◆ **What is being asked**: Print, word for word, every line from the beginning of the listing up to and including the line with "22: (38, 350, 0.75)". Pictures are to be excluded.

◆ **Supplied material**:
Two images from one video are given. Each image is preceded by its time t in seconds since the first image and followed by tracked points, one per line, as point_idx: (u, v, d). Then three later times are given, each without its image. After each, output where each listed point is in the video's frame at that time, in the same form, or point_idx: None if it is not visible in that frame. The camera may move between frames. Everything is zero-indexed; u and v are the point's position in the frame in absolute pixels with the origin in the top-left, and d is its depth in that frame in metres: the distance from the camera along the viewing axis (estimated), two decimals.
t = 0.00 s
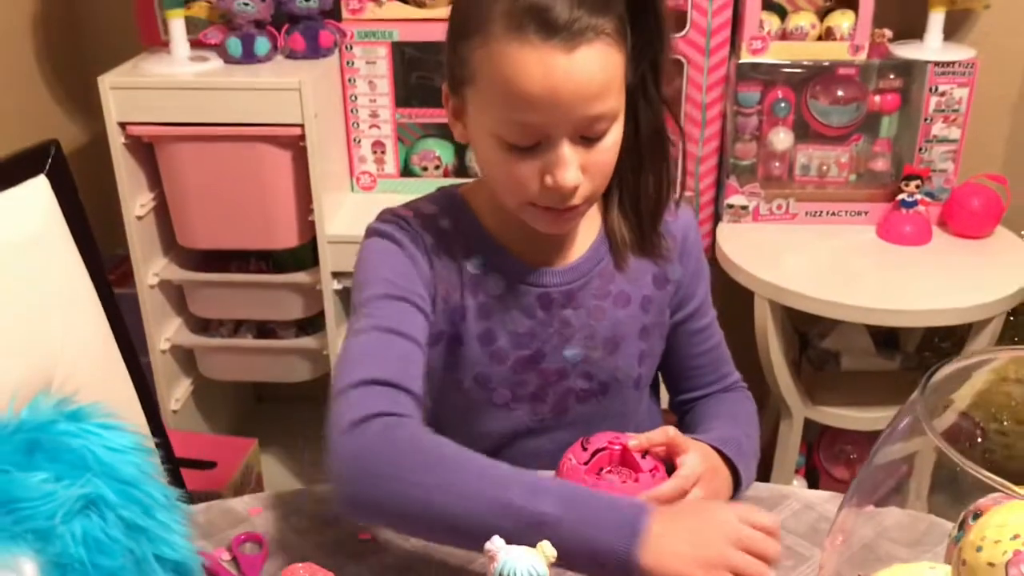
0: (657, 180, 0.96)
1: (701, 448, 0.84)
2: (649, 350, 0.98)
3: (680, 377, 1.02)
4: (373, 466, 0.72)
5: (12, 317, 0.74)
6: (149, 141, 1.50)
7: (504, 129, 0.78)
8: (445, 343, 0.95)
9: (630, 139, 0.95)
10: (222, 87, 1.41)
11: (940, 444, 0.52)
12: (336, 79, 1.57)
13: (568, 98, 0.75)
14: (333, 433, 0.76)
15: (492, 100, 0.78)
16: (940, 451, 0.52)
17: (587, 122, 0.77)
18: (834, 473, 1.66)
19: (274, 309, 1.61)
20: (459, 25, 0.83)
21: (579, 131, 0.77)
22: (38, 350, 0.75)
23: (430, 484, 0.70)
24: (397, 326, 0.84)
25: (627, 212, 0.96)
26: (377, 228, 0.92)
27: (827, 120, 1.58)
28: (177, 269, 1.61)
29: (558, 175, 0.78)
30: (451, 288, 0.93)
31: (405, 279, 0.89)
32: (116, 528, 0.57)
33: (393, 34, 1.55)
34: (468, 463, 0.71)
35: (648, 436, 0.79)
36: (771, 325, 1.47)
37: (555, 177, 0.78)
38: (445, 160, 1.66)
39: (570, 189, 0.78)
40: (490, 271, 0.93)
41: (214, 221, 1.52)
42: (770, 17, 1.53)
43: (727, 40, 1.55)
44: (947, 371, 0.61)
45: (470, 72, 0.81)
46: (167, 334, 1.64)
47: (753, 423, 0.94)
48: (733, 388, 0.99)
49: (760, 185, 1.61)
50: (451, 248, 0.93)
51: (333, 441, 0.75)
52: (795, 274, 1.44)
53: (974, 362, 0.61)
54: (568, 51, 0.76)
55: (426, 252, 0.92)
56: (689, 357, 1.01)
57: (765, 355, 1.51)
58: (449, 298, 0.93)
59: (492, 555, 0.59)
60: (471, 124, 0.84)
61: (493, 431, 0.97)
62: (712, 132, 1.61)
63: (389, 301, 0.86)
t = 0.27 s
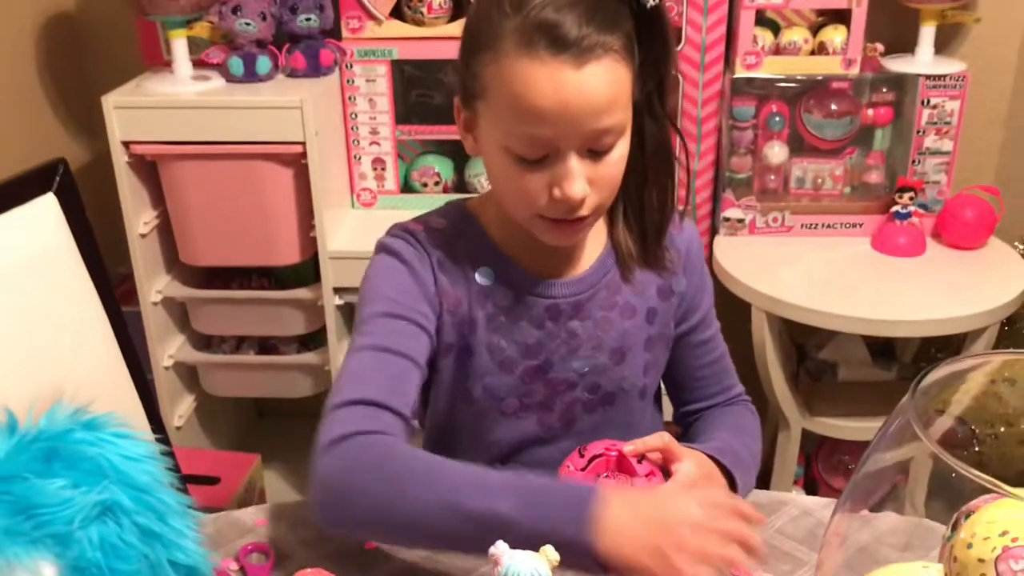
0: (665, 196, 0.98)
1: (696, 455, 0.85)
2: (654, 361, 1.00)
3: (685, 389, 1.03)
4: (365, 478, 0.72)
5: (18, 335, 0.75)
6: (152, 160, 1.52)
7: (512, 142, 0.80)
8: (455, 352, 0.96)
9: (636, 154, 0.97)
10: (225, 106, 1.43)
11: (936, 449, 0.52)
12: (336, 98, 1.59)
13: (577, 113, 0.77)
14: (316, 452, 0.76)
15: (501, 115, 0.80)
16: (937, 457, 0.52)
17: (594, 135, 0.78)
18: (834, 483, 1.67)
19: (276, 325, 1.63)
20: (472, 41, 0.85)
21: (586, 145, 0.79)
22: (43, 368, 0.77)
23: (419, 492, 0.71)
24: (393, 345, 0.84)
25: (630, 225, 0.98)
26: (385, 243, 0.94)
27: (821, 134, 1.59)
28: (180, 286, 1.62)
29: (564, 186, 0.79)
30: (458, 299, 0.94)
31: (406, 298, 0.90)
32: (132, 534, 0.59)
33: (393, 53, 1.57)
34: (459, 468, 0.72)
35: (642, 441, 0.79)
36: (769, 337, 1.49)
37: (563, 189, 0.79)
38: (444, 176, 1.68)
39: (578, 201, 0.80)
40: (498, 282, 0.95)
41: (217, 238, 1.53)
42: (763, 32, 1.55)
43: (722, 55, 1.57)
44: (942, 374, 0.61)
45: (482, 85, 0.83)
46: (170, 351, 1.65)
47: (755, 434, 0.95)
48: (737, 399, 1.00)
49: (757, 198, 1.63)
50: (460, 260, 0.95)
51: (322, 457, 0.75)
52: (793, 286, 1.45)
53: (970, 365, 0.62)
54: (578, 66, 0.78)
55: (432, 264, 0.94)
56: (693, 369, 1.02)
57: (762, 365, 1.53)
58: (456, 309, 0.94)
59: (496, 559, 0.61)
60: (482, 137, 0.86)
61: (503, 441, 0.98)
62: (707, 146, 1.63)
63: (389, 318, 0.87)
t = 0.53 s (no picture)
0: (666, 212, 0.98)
1: (687, 462, 0.87)
2: (645, 376, 1.00)
3: (685, 406, 1.02)
4: (271, 464, 0.83)
5: (18, 348, 0.75)
6: (149, 175, 1.52)
7: (511, 153, 0.80)
8: (438, 359, 0.98)
9: (641, 168, 0.97)
10: (222, 121, 1.43)
11: (934, 459, 0.52)
12: (334, 112, 1.60)
13: (573, 125, 0.77)
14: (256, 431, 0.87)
15: (499, 126, 0.81)
16: (935, 467, 0.53)
17: (590, 149, 0.79)
18: (832, 494, 1.66)
19: (274, 339, 1.63)
20: (471, 53, 0.86)
21: (582, 159, 0.79)
22: (44, 380, 0.77)
23: (310, 485, 0.81)
24: (349, 350, 0.90)
25: (628, 241, 0.98)
26: (378, 247, 0.97)
27: (816, 144, 1.59)
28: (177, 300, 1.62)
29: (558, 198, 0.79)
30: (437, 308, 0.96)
31: (380, 305, 0.94)
32: (131, 547, 0.59)
33: (388, 67, 1.58)
34: (359, 473, 0.80)
35: (631, 452, 0.81)
36: (767, 348, 1.49)
37: (559, 202, 0.79)
38: (442, 189, 1.69)
39: (572, 213, 0.80)
40: (484, 292, 0.95)
41: (215, 252, 1.53)
42: (758, 45, 1.56)
43: (717, 67, 1.59)
44: (934, 384, 0.61)
45: (480, 94, 0.84)
46: (167, 365, 1.65)
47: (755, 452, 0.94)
48: (738, 417, 0.99)
49: (753, 210, 1.63)
50: (444, 272, 0.96)
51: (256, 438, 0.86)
52: (790, 296, 1.46)
53: (966, 373, 0.62)
54: (576, 80, 0.79)
55: (414, 276, 0.96)
56: (694, 386, 1.01)
57: (760, 377, 1.52)
58: (436, 320, 0.96)
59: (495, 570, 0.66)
60: (480, 148, 0.86)
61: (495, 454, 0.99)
62: (704, 159, 1.65)
63: (351, 322, 0.92)
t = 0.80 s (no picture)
0: (650, 223, 0.99)
1: (676, 472, 0.87)
2: (637, 387, 1.01)
3: (680, 415, 1.03)
4: (263, 477, 0.84)
5: (17, 363, 0.76)
6: (147, 190, 1.53)
7: (496, 167, 0.81)
8: (431, 372, 0.98)
9: (625, 179, 0.98)
10: (219, 136, 1.45)
11: (924, 473, 0.52)
12: (330, 126, 1.61)
13: (555, 140, 0.79)
14: (249, 446, 0.88)
15: (484, 142, 0.82)
16: (926, 481, 0.53)
17: (571, 164, 0.80)
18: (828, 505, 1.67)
19: (271, 352, 1.63)
20: (455, 72, 0.87)
21: (566, 172, 0.81)
22: (42, 395, 0.77)
23: (302, 498, 0.82)
24: (342, 365, 0.92)
25: (615, 251, 0.99)
26: (372, 262, 0.98)
27: (809, 158, 1.61)
28: (175, 314, 1.63)
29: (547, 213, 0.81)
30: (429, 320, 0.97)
31: (373, 320, 0.95)
32: (130, 560, 0.60)
33: (385, 82, 1.59)
34: (354, 490, 0.81)
35: (616, 466, 0.81)
36: (761, 360, 1.50)
37: (544, 215, 0.81)
38: (438, 203, 1.70)
39: (557, 226, 0.81)
40: (476, 306, 0.96)
41: (211, 266, 1.54)
42: (750, 59, 1.57)
43: (710, 82, 1.60)
44: (925, 396, 0.62)
45: (465, 110, 0.85)
46: (165, 379, 1.66)
47: (750, 458, 0.95)
48: (733, 424, 1.00)
49: (747, 222, 1.64)
50: (434, 286, 0.97)
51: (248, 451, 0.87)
52: (783, 308, 1.47)
53: (954, 386, 0.63)
54: (555, 95, 0.80)
55: (406, 290, 0.97)
56: (688, 395, 1.02)
57: (755, 389, 1.53)
58: (428, 332, 0.97)
59: None
60: (467, 164, 0.87)
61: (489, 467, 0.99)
62: (697, 172, 1.65)
63: (344, 337, 0.94)
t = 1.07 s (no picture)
0: (639, 229, 1.00)
1: (664, 474, 0.86)
2: (629, 393, 1.01)
3: (675, 419, 1.03)
4: (240, 447, 0.81)
5: (12, 371, 0.76)
6: (142, 199, 1.54)
7: (482, 177, 0.82)
8: (424, 379, 0.98)
9: (613, 186, 0.99)
10: (214, 145, 1.45)
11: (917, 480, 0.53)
12: (326, 135, 1.61)
13: (539, 146, 0.79)
14: (227, 415, 0.84)
15: (470, 151, 0.82)
16: (920, 488, 0.54)
17: (559, 172, 0.81)
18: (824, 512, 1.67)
19: (266, 361, 1.63)
20: (440, 83, 0.88)
21: (553, 181, 0.81)
22: (36, 402, 0.77)
23: (280, 473, 0.79)
24: (331, 350, 0.89)
25: (604, 258, 0.99)
26: (367, 263, 0.98)
27: (802, 166, 1.61)
28: (170, 323, 1.63)
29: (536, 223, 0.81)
30: (422, 325, 0.97)
31: (365, 314, 0.94)
32: (125, 566, 0.60)
33: (381, 91, 1.60)
34: (336, 474, 0.78)
35: (599, 470, 0.80)
36: (755, 367, 1.50)
37: (531, 223, 0.81)
38: (432, 211, 1.70)
39: (544, 234, 0.81)
40: (469, 314, 0.97)
41: (206, 275, 1.55)
42: (744, 68, 1.58)
43: (704, 91, 1.60)
44: (917, 402, 0.62)
45: (451, 121, 0.86)
46: (160, 388, 1.65)
47: (745, 460, 0.95)
48: (728, 428, 1.00)
49: (741, 230, 1.65)
50: (426, 293, 0.97)
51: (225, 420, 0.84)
52: (776, 315, 1.47)
53: (948, 391, 0.64)
54: (540, 105, 0.80)
55: (400, 297, 0.97)
56: (681, 400, 1.02)
57: (749, 398, 1.54)
58: (421, 337, 0.97)
59: None
60: (455, 173, 0.87)
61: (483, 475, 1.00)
62: (691, 180, 1.65)
63: (335, 324, 0.92)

◆ **Problem solution**:
Two images from one video are given. Each image is preceded by its time t in seconds since the first image and followed by tracked points, one per line, as point_idx: (u, v, d). Then three later times are given, each without its image. After each, output where each listed point is in the video's frame at that time, in the same form, or point_idx: None if it is not visible in that frame. The camera may move between frames. Everything is zero-indexed; u and v are the point's position in the frame in absolute pixels with the origin in the top-left, and d is its depth in that frame in metres: the distance from the camera along the viewing axis (estimated), two decimals.
t = 0.00 s
0: (657, 180, 0.96)
1: (701, 448, 0.84)
2: (649, 350, 0.98)
3: (680, 377, 1.02)
4: (373, 466, 0.72)
5: (12, 317, 0.74)
6: (149, 141, 1.50)
7: (504, 129, 0.78)
8: (445, 343, 0.95)
9: (630, 139, 0.95)
10: (222, 87, 1.41)
11: (940, 444, 0.52)
12: (336, 79, 1.57)
13: (568, 98, 0.75)
14: (333, 433, 0.76)
15: (492, 100, 0.78)
16: (940, 451, 0.52)
17: (587, 122, 0.77)
18: (834, 473, 1.66)
19: (274, 309, 1.61)
20: (459, 25, 0.83)
21: (579, 131, 0.77)
22: (38, 350, 0.75)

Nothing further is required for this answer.